A week ago, I mentioned to my friend Annie that my latest novel would be out soon. She asked if I meant to give her a copy. Now, it’s not the first time I’ve been asked that question. Not hardly. But this time, my patience faltered.
I said, “Come on, I have to spend a couple years writing the book, deal with the publisher and all, and spend countless hours marketing, and then I’m supposed to give the book away?”
She said, “Well . . . ”
Had I felt slightly ornerier, I would’ve asked, “Should I read it for you too?”
After she left, I wondered, if I were rich, would I give copies to all my friends? Maybe not. I mean, when author friends of mine have new books, I prefer to buy them, in honor of their accomplishment.
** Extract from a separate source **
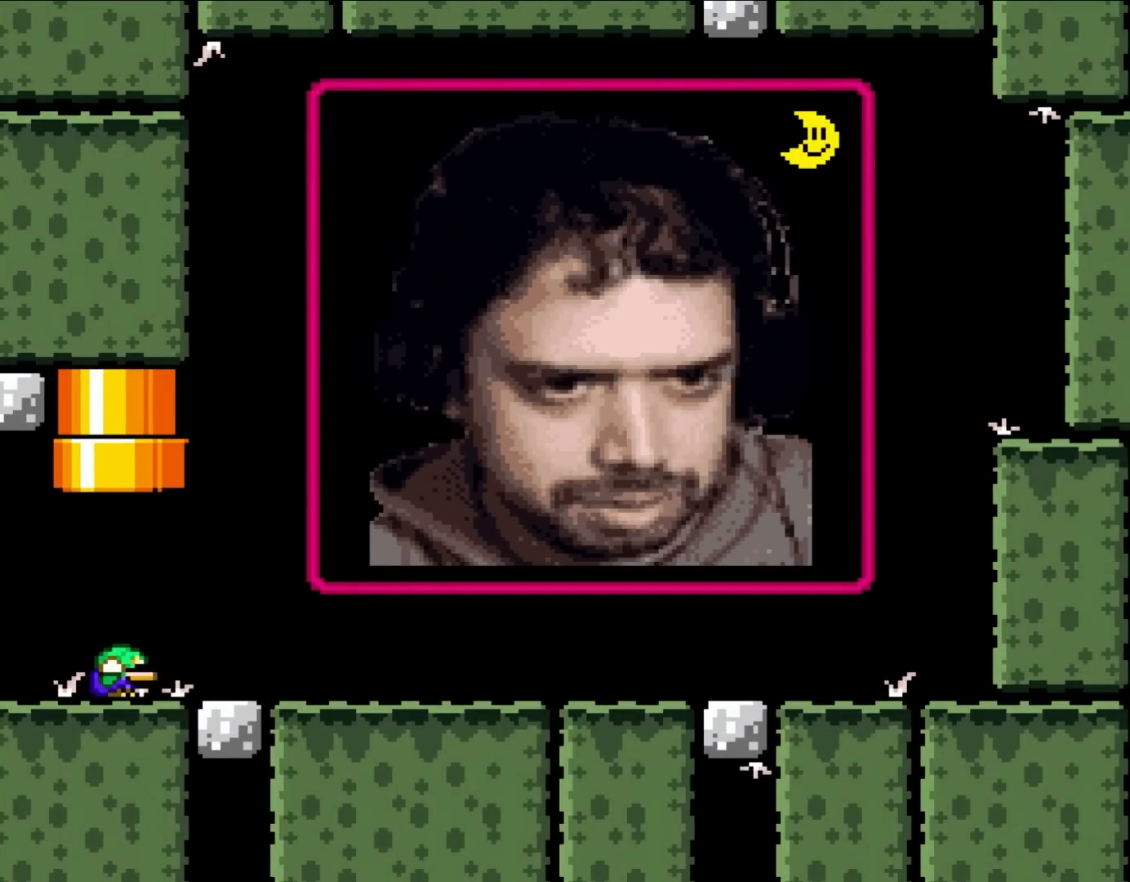
{"buttons": ["DPAD_DOWN"], "events": [[33, "DPAD_DOWN", "up"], [100, "DPAD_DOWN", "down"], [217, "DPAD_DOWN", "up"], [283, "DPAD_DOWN", "down"], [400, "DPAD_DOWN", "up"], [483, "DPAD_DOWN", "down"]]}
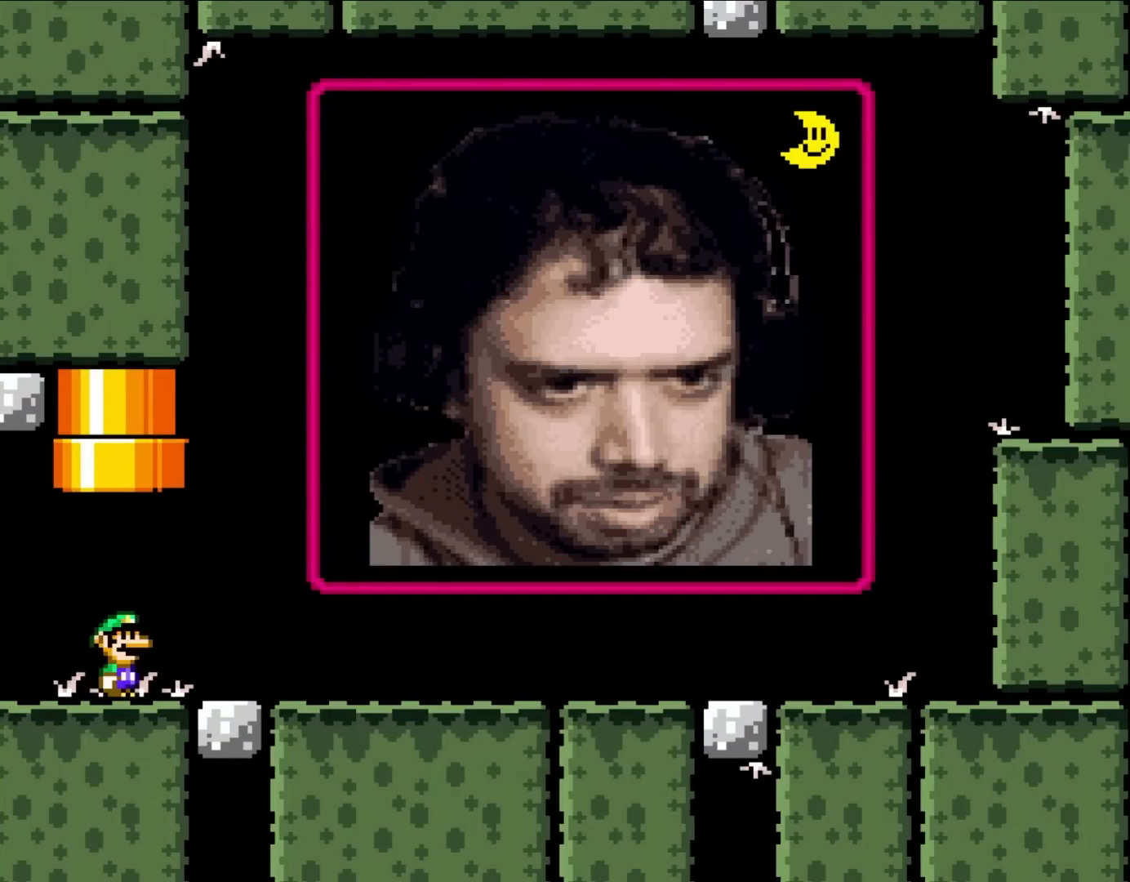
{"buttons": ["DPAD_DOWN"], "events": [[67, "DPAD_DOWN", "up"], [133, "DPAD_DOWN", "down"], [267, "DPAD_DOWN", "up"], [333, "DPAD_DOWN", "down"], [433, "DPAD_DOWN", "up"], [500, "DPAD_DOWN", "down"]]}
Then, yesterday, an email arrived: “Congratulations on your new book. I would buy one, but as you know, I don’t read.”
Not hardly the first time for that comment either. Once again, petulance overruled patience (maybe it’s the summer heat).
“Okay,” I wrote back, “but I’ll bet you know someone who does and who would enjoy the book and who would appreciate a gift. If not, you can certainly find a library or school or prison that gratefully accepts donations.”
If you are my friend and you don’t intend to buy a book of mine, please try not to let me know your intentions. And think about applying the same rule to your other author or artist friends. When their new creation comes out, remember, though we may act cool and strong, our feelings get hurt easily. If we were insensitive, we wouldn’t be able to create anything worthwhile. So when you mention not buying our book or whatever, what we hear is, “I don’t care enough about you or the pursuit to which you have devoted yourself to spend a few bucks unless it is somehow a direct benefit to me.”
Okay, now that’s out of my system, I’ll return to online marketing and occasionally pause to dream of the day when I’ll return to the world of my next novel. In that world, I feel safer, more at home, and usually more patient.